Search in the Abstract Database

Search Abstracts 2016

* = Presenting author

P162 Outcome of 114 patients admitted with acute severe ulcerative colitis over 5 years at a district general hospital

K. Wade, H. Johnson*, S. Weaver, S. McLaughlin

Royal Bournemouth Hospital, Department of Gastroenterology, Bournemouth, United Kingdom

Background

Research shows that 15% of ulcerative colitis (UC) patients develop acute severe UC (ASUC) with mortality of 2.9% and colectomy risk of 30%.1 BSG IBD guidelines 2011 recommend excluding C. difficile and enteric infection and starting intravenous steroid therapy and prophylactic heparin within 24 hours and sigmoidoscopy within 3 days. Rescue therapy or surgery should be considered between days 3 and 5 if colitis is not settled. In addition, colectomy (if needed) should be performed or assisted by a consultant colorectal surgeon

Methods

We searched our database to identify patients admitted with a diagnosis of ASUC between 1/08/09 and 31/07/14. We reviewed case notes and compared outcomes to the guidelines. Results: 114 patients admitted with ASUC, 62 (54.4%) male, mean age = 56 (range 16–94).

Results

27 (23.7%) = first presentation of UC.

98 (86%) tested for C. difficile, 2% (2) positive; 97 (85.1%) tested for enteric infection, 3 (3.1%) positive.

82 (71.9%) patients started prophylactic heparin day 1.

100 (87.7%) given IV hydrocortisone 65 (65.7%) < 24 hours, 14 (12.3%) prescribed oral steroids, or antibiotics (moderate first distal disease presentation).

Sigmoidoscopy performed in 89 (78.1%) patients, mean = 3 days after admission, 43 (48.9%) CMV requested.

23 (20.2%) commenced rescue therapy, 16 (69.6%) Infliximab; (30.4%) ciclosporin, mean = 5 d IV hydrocortisone before rescue therapy (range = 1–8).

47 (41.2%) had a surgical review. 21 (44.7%) by consultant colorectal surgeon; 23 (48.9%) by surgical registrar; 3 (6.4%) by general surgical colleague.

21 (18.4%) underwent surgery, mean = 6 days from starting rescue therapy to surgery (range = 1–10). 17 (81%) had surgery performed by consultant colorectal surgeon; 2 (9.5%) specialist registrar. 2 (9.5%) upper GI surgical consultant (1 an emergency late Friday evening, and 1 Sunday after correction of potassium levels); 19 (90.5%) on a weekday and 2 (9.5%) at the weekend; the second weekend patient by the on-call colorectal consultant.

11 (52.4%) rescue therapy not started before surgery; 3 (27.3%) previously received infliximab; 1 (9.1%) patient choice; 2 (18.2%) patients acutely unwell; 5 (45.4%) decision to be managed surgically.

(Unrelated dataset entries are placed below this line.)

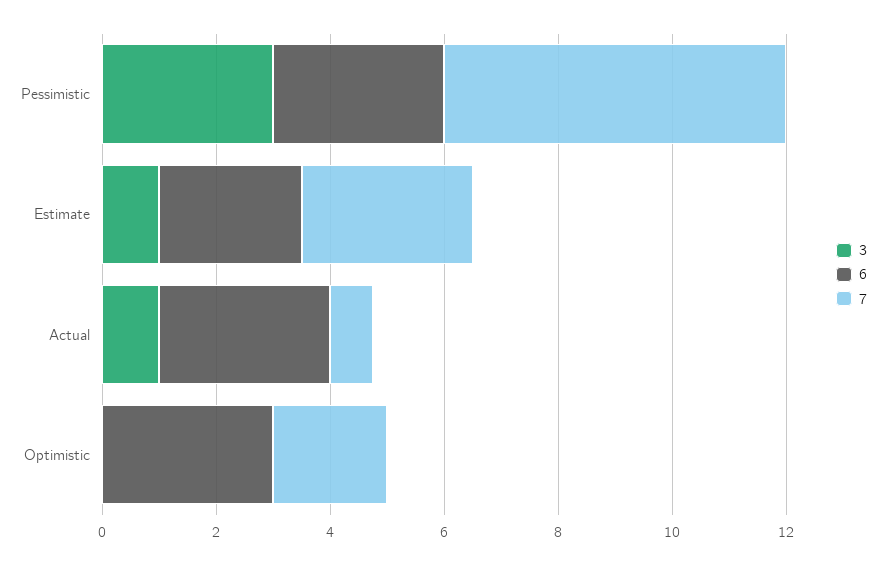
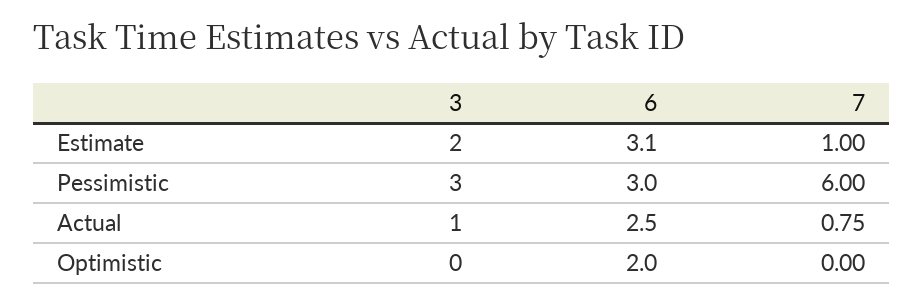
  {
    "3": {
      "Pessimistic": 3,
-     "Estimate": 1,
+     "Estimate": 2,
      "Actual": 1,
      "Optimistic": 0
    },
    "6": {
      "Pessimistic": 3,
-     "Estimate": 2.5,
+     "Estimate": 3.1,
-     "Actual": 3,
+     "Actual": 2.5,
-     "Optimistic": 3
+     "Optimistic": 2
    },
    "7": {
      "Pessimistic": 6,
-     "Estimate": 3,
+     "Estimate": 1,
      "Actual": 0.75,
-     "Optimistic": 2
+     "Optimistic": 0
    }
  }

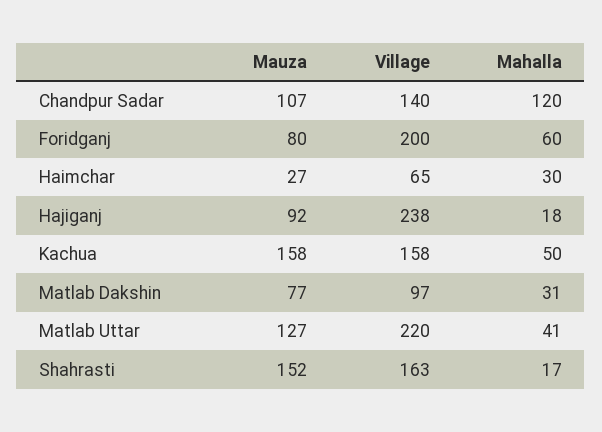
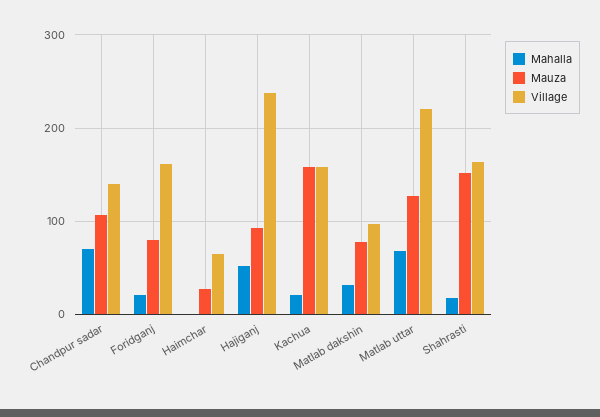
  {
    "Mauza": {
      "Chandpur Sadar": 107,
      "Foridganj": 80,
      "Haimchar": 27,
      "Hajiganj": 92,
      "Kachua": 158,
      "Matlab Dakshin": 77,
      "Matlab Uttar": 127,
      "Shahrasti": 152
    },
    "Village": {
      "Chandpur Sadar": 140,
-     "Foridganj": 200,
+     "Foridganj": 160,
      "Haimchar": 65,
      "Hajiganj": 238,
      "Kachua": 158,
      "Matlab Dakshin": 97,
      "Matlab Uttar": 220,
      "Shahrasti": 163
    },
    "Mahalla": {
-     "Chandpur Sadar": 120,
+     "Chandpur Sadar": 70,
-     "Foridganj": 60,
+     "Foridganj": 20,
-     "Haimchar": 30,
+     "Haimchar": 0,
-     "Hajiganj": 18,
+     "Hajiganj": 50,
-     "Kachua": 50,
+     "Kachua": 20,
      "Matlab Dakshin": 31,
-     "Matlab Uttar": 41,
+     "Matlab Uttar": 70,
      "Shahrasti": 17
    }
  }

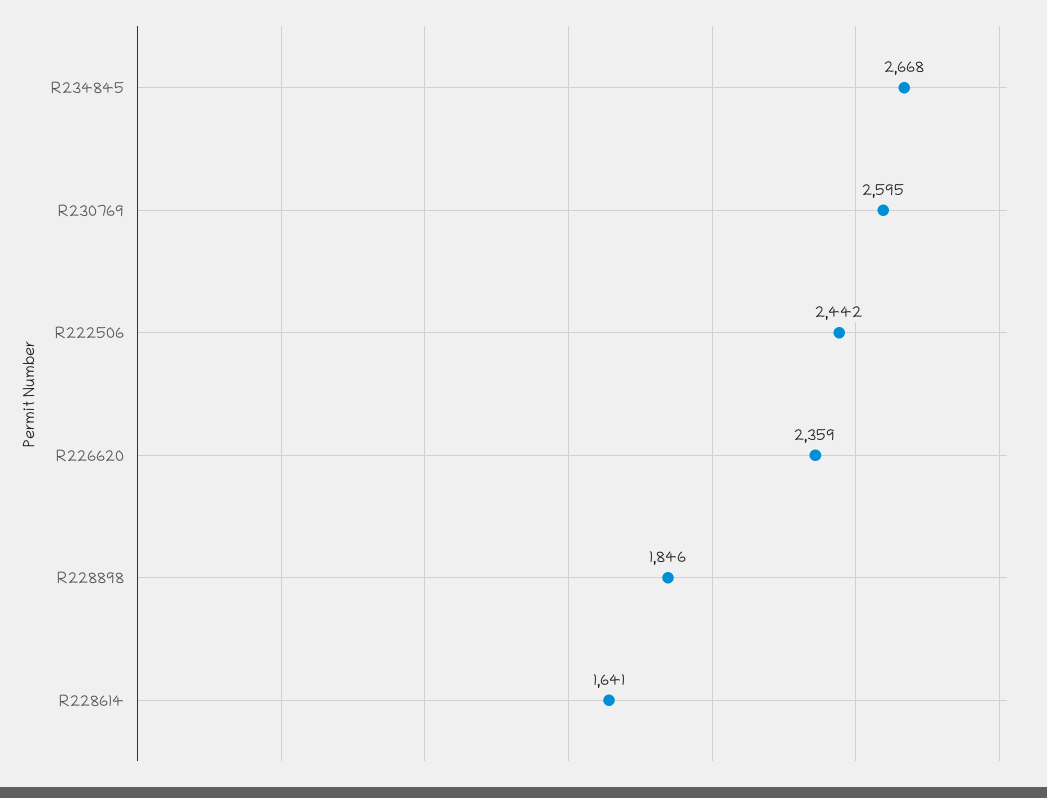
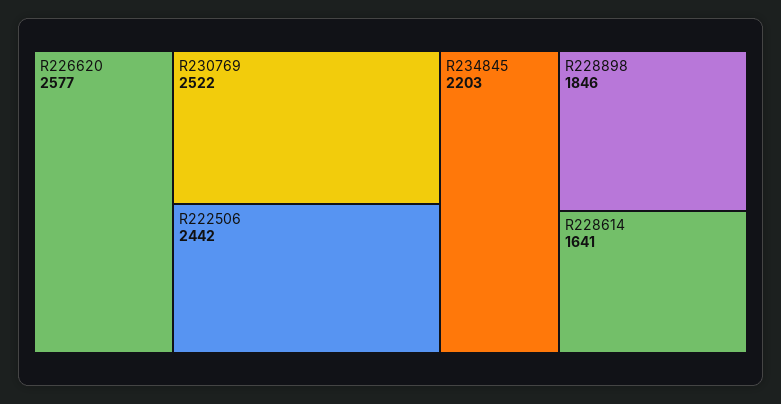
  {
-   "R234845": 2668,
+   "R234845": 2203,
-   "R230769": 2595,
+   "R230769": 2522,
    "R222506": 2442,
-   "R226620": 2359,
+   "R226620": 2577,
    "R228898": 1846,
    "R228614": 1641
  }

To date, 4 (19%) had pouch surgery; 6 (28.6%) proctectomy; 4 (19%) awaiting surgery for pouch/proctectomy; 7 (33.4%) rectum in situ with surveillance.

1 patient died during admission due to aspiration pneumonia.

Conclusion

Areas for improvement are commencing IV hydrocortisone within 24 hours, obtaining stools samples, including CMV in histopathology, and considering escalating therapy after 72 hours of IV hydrocortisone. By assessing and evaluating patients admitted with ASUC, we continue to advance our management.

References

[1] Edwards FC, Truelove SC. The course and prognosis of ulcerative colitis. GUT 1963;4:299–315.